「俺は王子だし、王様になるべきなのかもしれないよ。でもよお。俺は俺の星の制度には馴染めないんだよ。おかしいだろう。いつもなら、地球人の悪口を言うんだけどよ。本当は俺、自分の星があまり好きじゃないんだよ。いや、好きだよ。自分の星だからさ。自分が生まれた星だからさ。でも、俺、地球で孵ったわけだろう。いや、そんなこと関係ないんだよ」
ギャオスは、自分の言っていることが分からなくなると、首を百八十度後ろに曲げたりする。首が真後ろに回る生き物なのだろうが、そうと分かっても少し気味が悪い。
「チョコレートあるよ。デメルのチョコレート。あれ、お前、好きだろう。あっちじゃ食べられないんだろう、チョコレート」
そう言うと、ギャオスはくるりっと首を回して、その三角の顔と頭を激しく上下させた。羽根も左右に広げ、羽根の中央あたりの上部についている手と思われるものを震わせる。喜んでいるのだ。
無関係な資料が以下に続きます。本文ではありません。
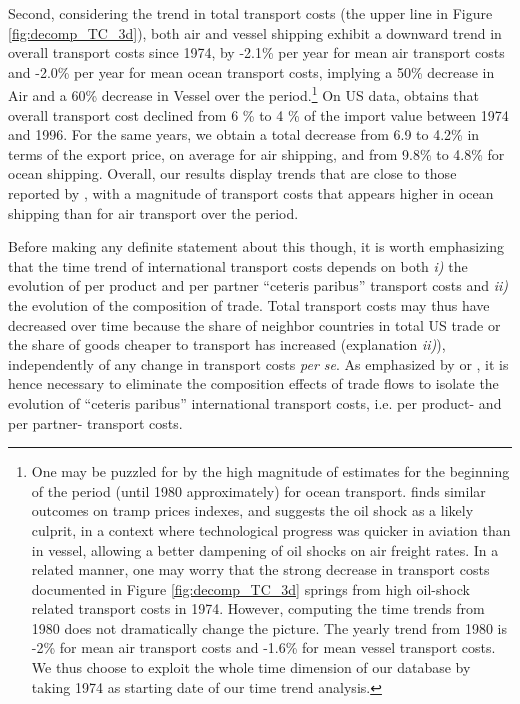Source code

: \documentclass[a4paper,11pt]{article}
\begin{document}
Second, considering the trend in total transport costs (the upper line in Figure \ref{fig:decomp_TC_3d}), both air and vessel shipping exhibit a downward trend in overall transport costs since 1974, by -2.1\% per year for mean air transport costs and -2.0\% per year for mean ocean transport costs, implying a 50\% decrease in Air and a 60\% decrease in Vessel over the period.\footnote{One may be puzzled for by the high magnitude of estimates for the beginning of the period (until 1980 approximately) for ocean transport. \citet{hummels2007} finds similar outcomes on tramp prices indexes, and suggests the oil shock as a likely culprit, in a context where technological progress was quicker in aviation than in vessel, allowing a better dampening of oil shocks on air freight rates. In a related manner, one may worry that the strong decrease in transport costs documented in Figure \ref{fig:decomp_TC_3d} springs from high oil-shock related transport costs in 1974. However, computing the time trends from 1980 does not dramatically change the picture. The yearly trend from 1980 is -2\% for mean air transport costs and -1.6\% for mean vessel transport costs. We thus choose to exploit the whole time dimension of our database by taking 1974 as starting date of our time trend analysis.} On US data, \citet{Hummels_1999} obtains that overall transport cost declined from 6 \% to 4 \% of the import value between 1974 and 1996. For the same years, we obtain a total decrease from 6.9 to 4.2\% in terms of the export price, on average for air shipping, and from 9.8\% to 4.8\% for ocean shipping. Overall, our results display trends that are close to those reported by \citet{Hummels_1999}, with a magnitude of transport costs that appears higher in ocean shipping than for air transport over the period.\smallskip


Before making any definite statement about this though, it is worth emphasizing that the time trend of international transport costs depends on both \textit{i)} the evolution of per product and per partner ``ceteris paribus'' transport costs and \textit{ii)} the evolution of the composition of trade. Total transport costs may thus have decreased over time because the share of neighbor countries in total US trade or the share of goods cheaper to transport has increased (explanation \textit{ii)}), independently of any change in transport costs \textit{per se}. As emphasized by \citet{Hummels_1999} or \cite{hummels2007}, it is hence necessary to eliminate the composition effects of trade flows to isolate the evolution of ``ceteris paribus'' international transport costs, i.e. per product- and per partner- transport costs.
\end{document}
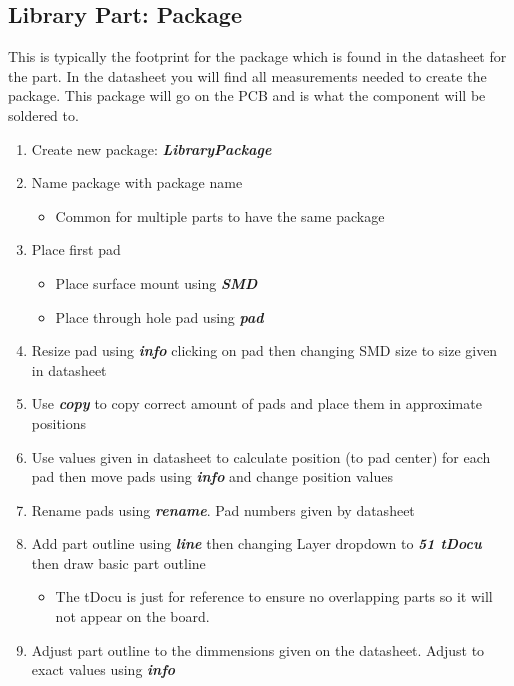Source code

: \documentclass{article}
\begin{document}
\subsection{Library Part: Package}
This is typically the footprint for the package which is found in the datasheet
for the part. In the datasheet you will find all measurements needed to create
the package. This package will go on the PCB and is what the component will be
soldered to.
\begin{enumerate}
    \item Create new package: \textit{\textbf{Library\textrightarrow Package}}
    \item Name package with package name
    \begin{itemize}
        \item Common for multiple parts to have the same package
    \end{itemize}
    \item Place first pad
    \begin{itemize}
        \item Place surface mount using \textit{\textbf{SMD}}
        \item Place through hole pad using \textit{\textbf{pad}}
    \end{itemize}
    \item Resize pad using \textit{\textbf{info}} clicking on pad then changing
    SMD size to size given in datasheet
    \item Use \textit{\textbf{copy}} to copy correct amount of pads and place
    them in approximate positions
    \item Use values given in datasheet to calculate position (to pad center)
    for each pad then move pads using \textit{\textbf{info}} and change
    position values
    \item Rename pads using \textit{\textbf{rename}}. Pad numbers given by
    datasheet
    \item Add part outline using \textit{\textbf{line}} then changing Layer
    dropdown to \textit{\textbf{51 tDocu}} then draw basic part outline
    \begin{itemize}
        \item The tDocu is just for reference to ensure no overlapping parts so
        it will not appear on the board.
    \end{itemize}
    \item Adjust part outline to the dimmensions given on the datasheet. Adjust
    to exact values using \textit{\textbf{info}}

\end{enumerate}
\end{document}
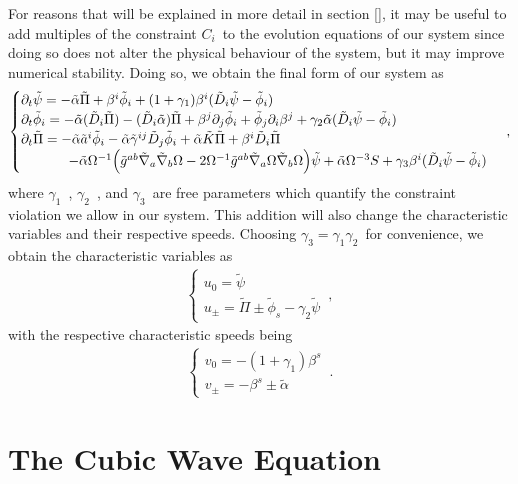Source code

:For reasons that will be explained in more detail in section \ref{}, it may be useful to add multiples of the constraint $C_i$~to the evolution equations of our system since doing so does not alter the physical behaviour of the system, but it may improve numerical stability. Doing so, we obtain the final form of our system as
%
\begin{align}
    \begin{cases}
        \partial_t \tilde{\psi} = - \tilde{\alpha} \tilde{\Pi} + \beta^i \tilde{\phi}_i + (1 + \gamma_1) \beta^i (\tilde{D}_i \tilde{\psi} - \tilde{\phi}_i) \\
        \partial_t \tilde{\phi}_i = - \tilde{\alpha} (\tilde{D}_i \tilde{\Pi}) - (\tilde{D}_i \tilde{\alpha}) \tilde{\Pi} + \beta^j \partial_j \tilde{\phi}_i + \tilde{\phi}_j \partial_i \beta^j + \gamma_2 \tilde{\alpha} (\tilde{D}_i \tilde{\psi} - \tilde{\phi}_i) \\
        \partial_t \tilde{\Pi} = - \tilde{\alpha} \tilde{a}^i \tilde{\phi}_i - \tilde{\alpha} \tilde{\gamma}^{ij} \tilde{D}_j \tilde{\phi}_i + \tilde{\alpha} \tilde{K} \tilde{\Pi} + \beta^i \tilde{D}_i \tilde{\Pi} \\
        \hspace{3.5em} - \tilde{\alpha} \Omega^{-1} \Big( \tilde{g}^{ab} \tilde{\nabla}_a \tilde{\nabla}_b \Omega - 2 \Omega^{-1} \tilde{g}^{ab} \tilde{\nabla}_a \Omega \tilde{\nabla}_b \Omega \Big) \tilde{\psi} + \tilde{\alpha} \Omega^{-3} S + \gamma_3 \beta^i (\tilde{D}_i \tilde{\psi} - \tilde{\phi}_i)
    \end{cases}\,,
\end{align}
%
where $\gamma_1$~, $\gamma_2$~, and $\gamma_3$~are free parameters which quantify the constraint violation we allow in our system. This addition will also change the characteristic variables and their respective speeds. Choosing $\gamma_3 = \gamma_1 \gamma_2$~for convenience, we obtain the characteristic variables as
%
\begin{align}
    \begin{cases}
 u_0 = \tilde{\psi} \\
 u_\pm = \tilde{\Pi} \pm \tilde{\phi}_s - \gamma_2 \tilde{\psi}
            \end{cases}\,,
\end{align}
%
with the respective characteristic speeds being
%
\begin{align}
    \begin{cases}
 v_0 = - (1 + \gamma_1) \beta^s \\
 v_\pm = -\beta^s \pm \tilde{\alpha}
            \end{cases}\,.
\end{align}


\section{The Cubic Wave Equation}
\label{section:cubic_wave_equation}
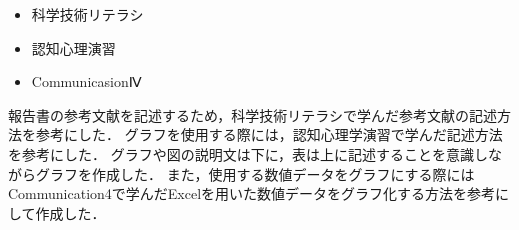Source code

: \documentclass[../report]{subfiles}
\begin{document}
\begin{itemize}
    \item 科学技術リテラシ
    \item 認知心理演習
    \item CommunicasionⅣ
\end{itemize}
報告書の参考文献を記述するため，科学技術リテラシで学んだ参考文献の記述方法を参考にした．
グラフを使用する際には，認知心理学演習で学んだ記述方法を参考にした．
グラフや図の説明文は下に，表は上に記述することを意識しながらグラフを作成した．
また，使用する数値データをグラフにする際にはCommunication4で学んだExcelを用いた数値データをグラフ化する方法を参考にして作成した．
\end{document}
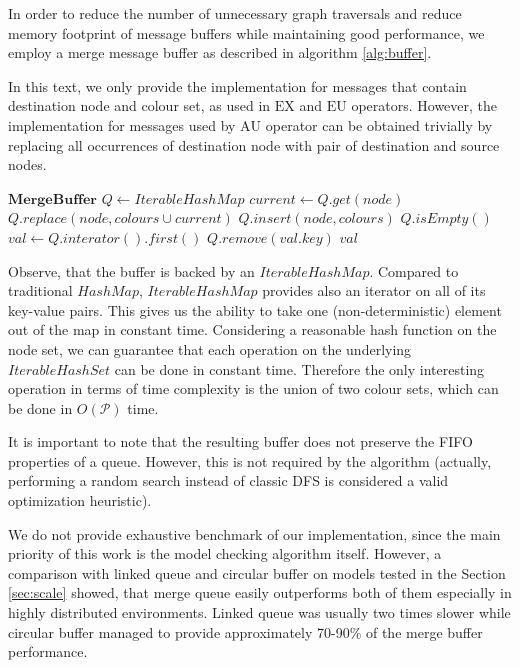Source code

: \documentclass[12pt,oneside]{fithesis2}
\newcommand{\params}{\mathcal{P}}
\newcommand{\eu}[2]{\ensuremath{\mbox{E} #1 \mbox{U} #2 }}
\newcommand{\au}[2]{\ensuremath{\mbox{A} #1 \mbox{U} #2 }}
\newcommand{\ex}[1]{\ensuremath{\mbox{EX} #1}}
\begin{document}
			In order to reduce the number of unnecessary graph traversals and reduce memory footprint of message buffers while maintaining good performance, we employ a merge message buffer as described in algorithm \ref{alg:buffer}. 
			
			In this text, we only provide the implementation for messages that contain destination node and colour set, as used in $\ex{}$ and $\eu{}{}$ operators. However, the implementation for messages used by $\au{}{}$ operator can be obtained trivially by replacing all occurrences of destination node with pair of destination and source nodes.
			
			\begin{algorithm}
			\label{alg:buffer}
			\begin{algorithmic}[1]
			\State $ \textbf{MergeBuffer} $
			\State $ Q \gets IterableHashMap $
					\State $current \gets Q.get(node)$
					\State $Q.replace(node, colours \cup current)$
				\Else
					\State $Q.insert(node, colours)$				
				\EndIf
			\EndProcedure
				\State \Return $Q.isEmpty()$
			\EndProcedure
				\State $val \gets Q.interator().first()$
				\State $Q.remove(val.key)$
				\State \Return $val$
			\EndProcedure
			\end{algorithmic}				
			\end{algorithm}
			
			Observe, that the buffer is backed by an $IterableHashMap$. Compared to traditional $HashMap$, $IterableHashMap$ provides also an iterator on all of its key-value pairs. This gives us the ability to take one (non-deterministic) element out of the map in constant time. Considering a reasonable hash function on the node set, we can guarantee that each operation on the underlying $IterableHashSet$ can be done in constant time. Therefore the only interesting operation in terms of time complexity is the union of two colour sets, which can be done in $O(\params)$ time.
			
			It is important to note that the resulting buffer does not preserve the FIFO properties of a queue. However, this is not required by the algorithm (actually, performing a random search instead of classic DFS is considered a valid optimization heuristic).
			
			We do not provide exhaustive benchmark of our implementation, since the main priority of this work is the model checking algorithm itself. However, a comparison with linked queue and circular buffer on models tested in the Section \ref{sec:scale} showed, that merge queue easily outperforms both of them especially in highly distributed environments. Linked queue was usually two times slower while circular buffer managed to provide approximately 70-90\% of the merge buffer performance. 
			
\end{document}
「俺の星はさあ。全体主義のようなところがあるんだよ。言っておくけど、俺の父親、現王が圧制を強いているからじゃないよ。そうした習性なんだよ」
「あっち向いてほい」
何も言わずに、右の人差し指をギャオスの右に向け、ついでに筆者自身も顔を右に向けた。ギャオスは左を向く。つまり、筆者と同じ方向を見てしまうのだ。今度は指を下に向け、顔は上を向いた。ギャオスは上を見た。つまり、筆者と同じ方向を見てしまう。彼はそうした習性なのである。やっぱり彼は鳥に近いのだと思う。
「それだよ。その習性だよ。俺はそれが嫌いなんだよ」
「でも、最近は、日本もそんなものじゃないのかな。それをウルトラマン次郎は日本人はロボットにでもなろうとしているようだって言っていたよ」
「そうだな。インターネットの正義感とか、ちょっと気持ち悪いよな。正義の弱い者いじめって感じするよな。悪いヤツがいる、皆でとことん成敗しようって感じな。あれは俺の星でさえないやつだな」
正義の弱い者いじめ、それは確かにそうかもしれない、と、筆者は思いながら、冷蔵庫に入れておいたデメルのザッハトルテを半分に切ってギャオスに出してやった。けっこうな散財だが、今夜のギャオスには、そのぐらいして慰めてやりたいと思ったのだ。